Solar powered with BESS, grid connected system for EVCS FOR INDUSTRIAL APPLICATIONS

Abstract

This study examines technical and economic feasibility in the integration of grid-connected solar photovoltaic (PV) and battery energy storage (BES) in electric vehicle charging stations (EVCS) for industrial use. A 200 kWp crystalline silicon PV module combined with a 234-kWh lithium-ion battery system was simulated to provide four Level 2 charging stations (22 kW per station) for 4-16 electric vehicles per day in Manchester, UK. The system was modeled using MATLAB/Simulink with real solar irradiance data from PVGIS, targeting 85% renewable energy coverage of the 460-kWh daily charging demand. The technical analysis employed a centralized DC bus architecture with bidirectional converters for efficient energy management between PV generation, battery storage, EV loads, and grid connection. Monte Carlo simulation generated realistic EV charging patterns across three daily periods (8-11 AM, 12-4 PM, 5-8 PM) to assess system performance under variable demand conditions.

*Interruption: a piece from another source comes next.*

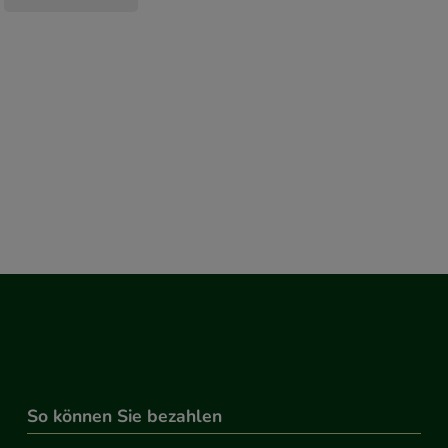
So können Sie bezahlen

Simulation results depicted successful system functionality with the PV array delivering maximum power output of 200 kW at maximum irradiance conditions (1000 W/m²). The incremental conductance MPPT algorithm presented stable convergence with duty cycles varying from 0.3 to 0.9. The BESS effectively compensated supply-demand variations with the battery SOC stabilizing at 90% while providing rapid charge/discharge responses to EV demand variations. The system could prioritize the utilization of the renewable energy with the battery as the initial buffer and minimal grid dependence, thus satisfying the intended objective of enabling EVCS from renewable energy with storage assistance. Economic analysis revealed high financial viability with a Net Present Value of £215,816, Internal Rate of Return of 12.3%, and payback period of 8.4 years over the 20-year project life. Levelized Cost of Electricity was determined to be at £0.10/kWh, which was competitive with grid electricity tariffs. Revenue streams were through EV charging fees (49.6%), peak demand savings (49.3%), and energy export (1.1%), totaling around £50,000 annually. The study demonstrates that grid-connected solar PV-BESS systems can provide technically feasible and economically efficient industrial EV charging infrastructure solutions, fostering decarbonization goals while reducing operational costs and grid dependence.